**Provided records**

***

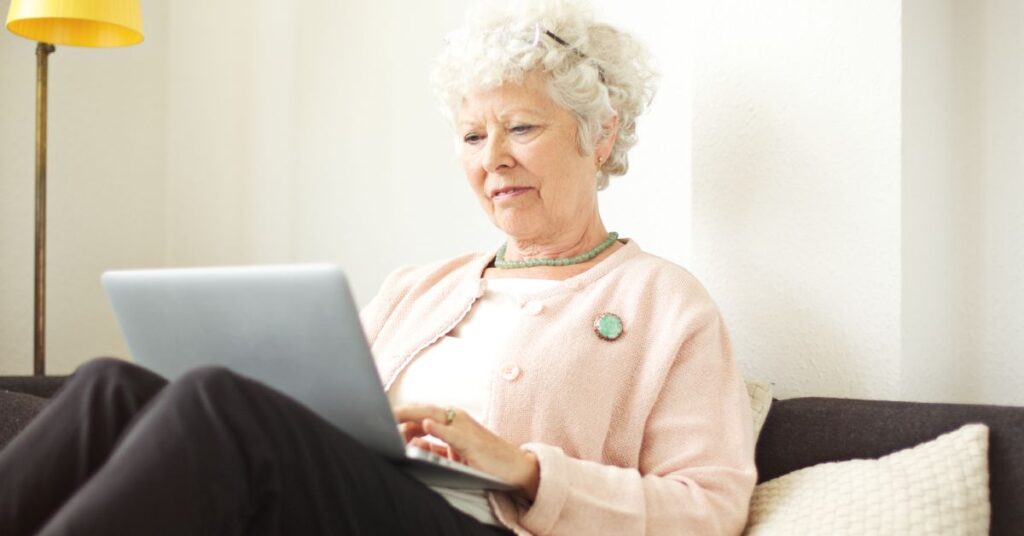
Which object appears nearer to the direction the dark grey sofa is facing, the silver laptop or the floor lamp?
the silver laptop

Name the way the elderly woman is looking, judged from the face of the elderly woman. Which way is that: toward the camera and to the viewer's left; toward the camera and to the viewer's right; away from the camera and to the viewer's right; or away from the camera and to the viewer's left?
toward the camera and to the viewer's left

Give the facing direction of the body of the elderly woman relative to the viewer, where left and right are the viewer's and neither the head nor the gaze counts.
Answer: facing the viewer and to the left of the viewer

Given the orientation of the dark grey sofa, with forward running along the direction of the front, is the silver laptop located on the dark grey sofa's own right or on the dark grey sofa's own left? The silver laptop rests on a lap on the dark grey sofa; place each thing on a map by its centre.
on the dark grey sofa's own right

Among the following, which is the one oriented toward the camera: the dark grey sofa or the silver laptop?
the dark grey sofa

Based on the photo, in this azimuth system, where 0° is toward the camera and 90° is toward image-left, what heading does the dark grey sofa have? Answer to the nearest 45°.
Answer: approximately 0°

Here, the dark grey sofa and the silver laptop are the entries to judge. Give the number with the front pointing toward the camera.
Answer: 1

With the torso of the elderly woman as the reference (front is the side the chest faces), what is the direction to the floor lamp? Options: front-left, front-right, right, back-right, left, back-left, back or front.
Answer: right

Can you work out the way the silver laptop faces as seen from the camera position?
facing away from the viewer and to the right of the viewer

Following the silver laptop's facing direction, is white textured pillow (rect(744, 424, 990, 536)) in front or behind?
in front
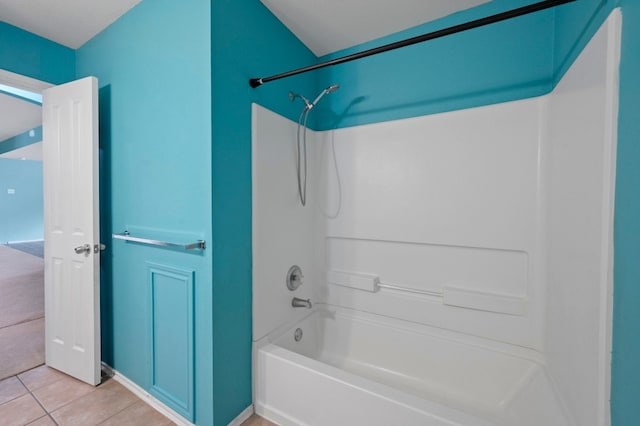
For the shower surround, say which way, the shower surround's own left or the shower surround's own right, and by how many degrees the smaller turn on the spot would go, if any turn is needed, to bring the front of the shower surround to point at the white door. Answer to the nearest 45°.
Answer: approximately 45° to the shower surround's own right

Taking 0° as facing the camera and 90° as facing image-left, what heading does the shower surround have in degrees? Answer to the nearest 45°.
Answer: approximately 45°

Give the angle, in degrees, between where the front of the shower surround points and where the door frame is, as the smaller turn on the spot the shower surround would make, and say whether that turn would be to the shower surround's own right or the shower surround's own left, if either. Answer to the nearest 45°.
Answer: approximately 45° to the shower surround's own right
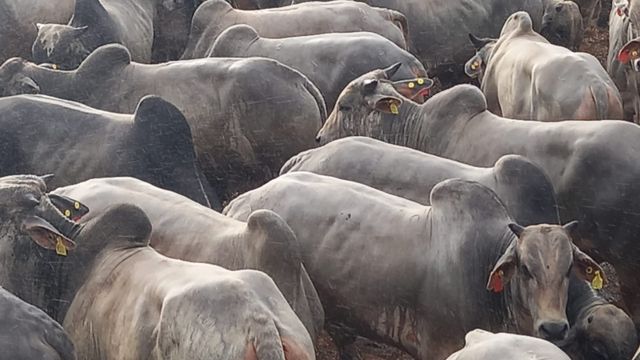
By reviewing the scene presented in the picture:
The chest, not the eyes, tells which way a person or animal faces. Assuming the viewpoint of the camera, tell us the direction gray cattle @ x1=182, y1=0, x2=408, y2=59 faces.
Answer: facing to the left of the viewer

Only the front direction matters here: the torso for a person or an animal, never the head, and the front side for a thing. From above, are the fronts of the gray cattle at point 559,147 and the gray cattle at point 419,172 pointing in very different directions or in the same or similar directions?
very different directions

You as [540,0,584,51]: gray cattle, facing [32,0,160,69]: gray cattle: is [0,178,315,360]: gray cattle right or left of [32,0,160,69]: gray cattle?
left

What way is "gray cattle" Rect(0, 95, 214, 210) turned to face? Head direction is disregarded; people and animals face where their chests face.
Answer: to the viewer's right

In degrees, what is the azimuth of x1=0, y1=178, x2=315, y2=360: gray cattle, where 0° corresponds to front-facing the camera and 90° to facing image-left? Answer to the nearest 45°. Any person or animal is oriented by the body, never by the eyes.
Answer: approximately 135°

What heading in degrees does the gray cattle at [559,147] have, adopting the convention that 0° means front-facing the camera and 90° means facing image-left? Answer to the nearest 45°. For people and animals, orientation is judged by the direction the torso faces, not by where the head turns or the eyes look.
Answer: approximately 90°

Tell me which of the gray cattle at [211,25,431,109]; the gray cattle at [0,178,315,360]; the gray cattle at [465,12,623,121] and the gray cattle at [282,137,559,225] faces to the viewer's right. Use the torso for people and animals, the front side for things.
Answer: the gray cattle at [282,137,559,225]

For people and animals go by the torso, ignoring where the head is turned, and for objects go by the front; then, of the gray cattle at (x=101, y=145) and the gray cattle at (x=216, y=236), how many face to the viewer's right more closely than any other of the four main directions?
2

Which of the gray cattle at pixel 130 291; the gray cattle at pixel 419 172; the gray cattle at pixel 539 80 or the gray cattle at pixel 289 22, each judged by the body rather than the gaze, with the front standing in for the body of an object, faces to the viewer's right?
the gray cattle at pixel 419 172

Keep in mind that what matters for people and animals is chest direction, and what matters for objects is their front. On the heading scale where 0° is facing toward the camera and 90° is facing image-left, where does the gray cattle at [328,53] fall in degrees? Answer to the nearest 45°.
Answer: approximately 90°

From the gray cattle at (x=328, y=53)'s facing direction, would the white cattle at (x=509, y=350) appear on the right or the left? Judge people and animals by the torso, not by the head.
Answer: on its left

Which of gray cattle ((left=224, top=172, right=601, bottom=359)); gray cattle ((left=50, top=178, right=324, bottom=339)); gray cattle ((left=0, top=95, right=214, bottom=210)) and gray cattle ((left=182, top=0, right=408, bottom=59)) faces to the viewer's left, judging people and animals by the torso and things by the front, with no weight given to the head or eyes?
gray cattle ((left=182, top=0, right=408, bottom=59))

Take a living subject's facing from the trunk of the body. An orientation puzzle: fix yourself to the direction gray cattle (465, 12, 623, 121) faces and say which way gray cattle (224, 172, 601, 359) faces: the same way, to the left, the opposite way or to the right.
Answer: the opposite way
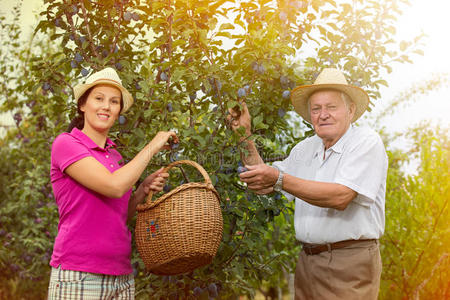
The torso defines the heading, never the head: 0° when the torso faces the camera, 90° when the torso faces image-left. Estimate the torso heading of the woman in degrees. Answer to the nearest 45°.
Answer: approximately 315°

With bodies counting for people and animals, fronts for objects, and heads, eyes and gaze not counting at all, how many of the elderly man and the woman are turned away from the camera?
0

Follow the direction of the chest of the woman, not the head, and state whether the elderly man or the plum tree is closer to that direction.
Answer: the elderly man

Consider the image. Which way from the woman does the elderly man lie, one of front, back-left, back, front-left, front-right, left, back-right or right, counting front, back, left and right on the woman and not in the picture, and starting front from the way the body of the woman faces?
front-left

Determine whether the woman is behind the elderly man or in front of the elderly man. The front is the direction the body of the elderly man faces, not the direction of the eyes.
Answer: in front

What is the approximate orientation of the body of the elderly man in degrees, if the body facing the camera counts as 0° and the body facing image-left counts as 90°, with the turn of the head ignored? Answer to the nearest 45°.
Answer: approximately 45°

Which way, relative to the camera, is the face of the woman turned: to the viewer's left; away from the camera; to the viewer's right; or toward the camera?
toward the camera
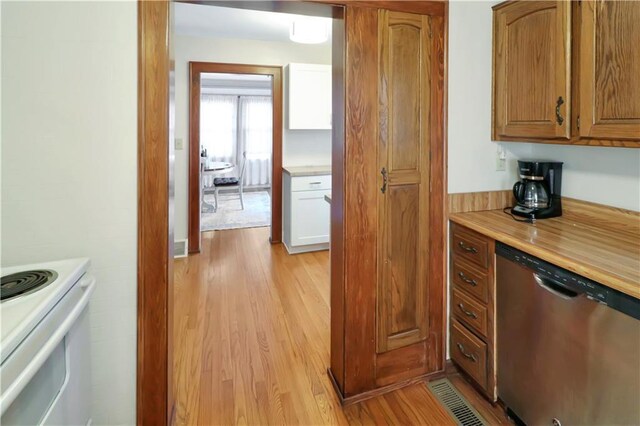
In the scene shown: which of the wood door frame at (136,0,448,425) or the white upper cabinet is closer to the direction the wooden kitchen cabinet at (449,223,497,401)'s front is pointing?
the wood door frame

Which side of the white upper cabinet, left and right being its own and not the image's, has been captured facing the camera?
front

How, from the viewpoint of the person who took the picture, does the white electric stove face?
facing the viewer and to the right of the viewer

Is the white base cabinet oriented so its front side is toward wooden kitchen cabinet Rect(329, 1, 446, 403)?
yes

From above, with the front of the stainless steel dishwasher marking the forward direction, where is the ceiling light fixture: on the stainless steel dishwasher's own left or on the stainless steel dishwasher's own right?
on the stainless steel dishwasher's own right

***

**Exercise description**
Write out all the lines above again word for word, without the pictures.

**Solved problem**
Which object appears nearer to the direction the dark grey sofa is facing, the silver laptop or the floor lamp?
the silver laptop

Name the way the elderly woman is looking, judged from the face of the elderly woman. Which way is that: toward the camera and to the viewer's left; toward the camera and to the viewer's right; away from the camera and to the viewer's right; or away from the camera and to the viewer's left?
toward the camera and to the viewer's left

Give the facing direction of the body of the elderly woman relative to the viewer, where left and right are the viewer's and neither the head nor the gaze counts.
Answer: facing the viewer and to the left of the viewer

Given the orientation of the dark grey sofa, with forward running along the direction of the front, is the silver laptop located on the dark grey sofa's own right or on the dark grey sofa's own left? The silver laptop rests on a lap on the dark grey sofa; place each thing on a map by its centre.
on the dark grey sofa's own right

Among the following, which is the one oriented toward the camera: the dark grey sofa or the silver laptop?
the dark grey sofa

Based on the photo, in this azimuth system, where 0° is toward the camera and 90° is toward image-left, what heading does the dark grey sofa have? Answer to the nearest 45°.
Answer: approximately 0°

Here, the dark grey sofa and the silver laptop are the entries to judge. Give the number with the front pointing toward the camera.
Answer: 1

With the torso of the elderly woman as the reference (front is the side the chest faces), what is the direction to the floor lamp? Options: front-left, front-right, right, back-right, left, back-left, back or front.
Answer: right

Can you work out the way the silver laptop faces as seen from the camera position?
facing away from the viewer and to the right of the viewer

Following the silver laptop's facing direction, is white textured pillow (rect(744, 424, 990, 536)) in front or behind?
in front
For the shower surround, say which way, the shower surround's own left or the shower surround's own right, and by how many degrees the smaller turn on the spot would go, if any turn is needed, to bring the front of the shower surround to point at the white door. Answer to the nearest 45°.
Answer: approximately 45° to the shower surround's own right

Taking 0° as facing the camera and 90° as facing image-left, what heading does the shower surround have in degrees? Answer to the nearest 45°.
Answer: approximately 45°

Give the angle, in degrees, between where the front of the shower surround points and where the door frame is, as the smaller turn on the spot the shower surround would make, and say whether that turn would be to the shower surround's own right or the shower surround's own left, if either. Answer to the nearest 45°.
Answer: approximately 45° to the shower surround's own right
By reviewing the scene presented in the picture:
The chest, not the eyes, tells which way a person or animal faces. Assuming the viewpoint of the camera, tell us the direction gray cattle @ x1=182, y1=0, x2=408, y2=59 faces.
Answer: facing to the left of the viewer

Only the front direction matters here: the torso for a person or an animal, never the head, and the front side for a thing. From above, are the fronts of the gray cattle at point 559,147 and the gray cattle at point 419,172 pointing in very different directions or in the same or similar directions?
very different directions

You as [540,0,584,51]: gray cattle, facing [32,0,160,69]: gray cattle: is [0,178,315,360]: gray cattle right or left of [32,0,160,69]: gray cattle?
left

What way is "gray cattle" Rect(0, 95, 214, 210) turned to face? Head direction is disregarded; people and animals face where their chests face.
Answer: to the viewer's right

In degrees, what is the azimuth of x1=0, y1=178, x2=315, y2=360: gray cattle, where 0° corresponds to front-facing the camera and 90° to facing image-left? Answer to the nearest 45°. Any person or animal is oriented by the body, never by the eyes.
Answer: approximately 135°

What heading in degrees does the gray cattle at [559,147] have, adopting the convention that 0° means front-facing the camera and 90° means facing image-left? Answer to the nearest 45°. For people and animals, orientation is judged by the direction the torso faces, not by where the head turns or the eyes look.
Answer: approximately 90°

Tell me which of the gray cattle at [211,25,431,109]; the gray cattle at [0,178,315,360]; the gray cattle at [465,12,623,121] and the gray cattle at [282,137,559,225] faces to the viewer's right. Use the torso for people and animals, the front side for things.
Answer: the gray cattle at [282,137,559,225]

For people and animals go by the torso, ignoring where the head is turned, and for objects go by the front; then, of the gray cattle at (x=101, y=145) and the gray cattle at (x=216, y=236), how many face to the viewer's right more closely than any other of the four main directions?
2

Which of the gray cattle at pixel 130 291; the gray cattle at pixel 419 172; the gray cattle at pixel 539 80 or the gray cattle at pixel 289 22, each judged by the body rather than the gaze, with the front standing in for the body of an object, faces to the viewer's right?
the gray cattle at pixel 419 172

Keep in mind that what matters for people and animals is chest direction, and what matters for objects is their front. On the heading scale where 0° is facing toward the camera and 90° is facing image-left, where does the gray cattle at [328,53] fall in degrees? Answer to the nearest 45°.
Answer: approximately 90°

From the gray cattle at (x=328, y=53)'s facing direction, would the white cattle at (x=509, y=350) appear on the right or the left? Judge people and animals by the torso, not by the head.
Answer: on its left

Which of gray cattle ((left=224, top=172, right=601, bottom=359)); gray cattle ((left=50, top=178, right=324, bottom=339)); gray cattle ((left=0, top=95, right=214, bottom=210)) and gray cattle ((left=182, top=0, right=408, bottom=59)) faces to the viewer's left, judging people and animals by the torso and things by the front, with no weight given to the head or eyes?
gray cattle ((left=182, top=0, right=408, bottom=59))

Take a living subject's facing from the trunk of the body. An orientation puzzle: fix yourself to the direction gray cattle (465, 12, 623, 121) faces and say which way gray cattle (224, 172, 601, 359) faces: the same way, to the left, the opposite way or to the right.
Answer: the opposite way
The torso defines the heading, never the head: 0° when the torso faces the camera, 90° when the torso faces image-left. Estimate the torso heading of the woman in degrees. Answer to the nearest 45°.
Answer: approximately 315°

With bodies counting for people and animals, fronts for objects, and heads, eyes and gaze not counting at all, how many of the elderly man and the woman are turned away from the camera?
0

Follow the direction of the chest of the woman, not the head, and state whether the elderly man or the plum tree is closer to that direction.
Answer: the elderly man

Consider the image. Which way from the woman does the elderly man lie, one of front, back-left, back, front-left, front-right, left, back-right or right, counting front, back, left and right on the woman and not in the picture, and starting front from the way the body of the woman faces?
front-left

Determine whether the woman is behind the elderly man or in front of the elderly man. The front is the direction the body of the elderly man faces, not the direction of the eyes.
Answer: in front

What is the approximate orientation of the body of the elderly man in degrees, if the body facing the camera counts as 0° and the body facing image-left counts as 90°, with the turn of the head ignored? Answer to the nearest 45°.
Answer: approximately 45°

Which way, relative to the camera, is the face of the woman turned: to the viewer's left; away from the camera; to the viewer's right; or toward the camera?
toward the camera
In the scene shown: which of the wood door frame at (136,0,448,425) or the white upper cabinet is closer to the direction the wooden kitchen cabinet at (449,223,497,401)'s front is pointing?
the wood door frame

Which side of the white upper cabinet, left and right being its own and not the image's, has been captured facing the camera?
front

How, from the viewpoint of the person who took the picture, does the white electric stove face?
facing the viewer and to the right of the viewer

Is the white base cabinet oriented so its front side is toward wooden kitchen cabinet Rect(329, 1, 446, 403)?
yes

From above, with the front of the stainless steel dishwasher marking the forward direction, where is the ceiling light fixture: on the stainless steel dishwasher's own left or on the stainless steel dishwasher's own right?
on the stainless steel dishwasher's own right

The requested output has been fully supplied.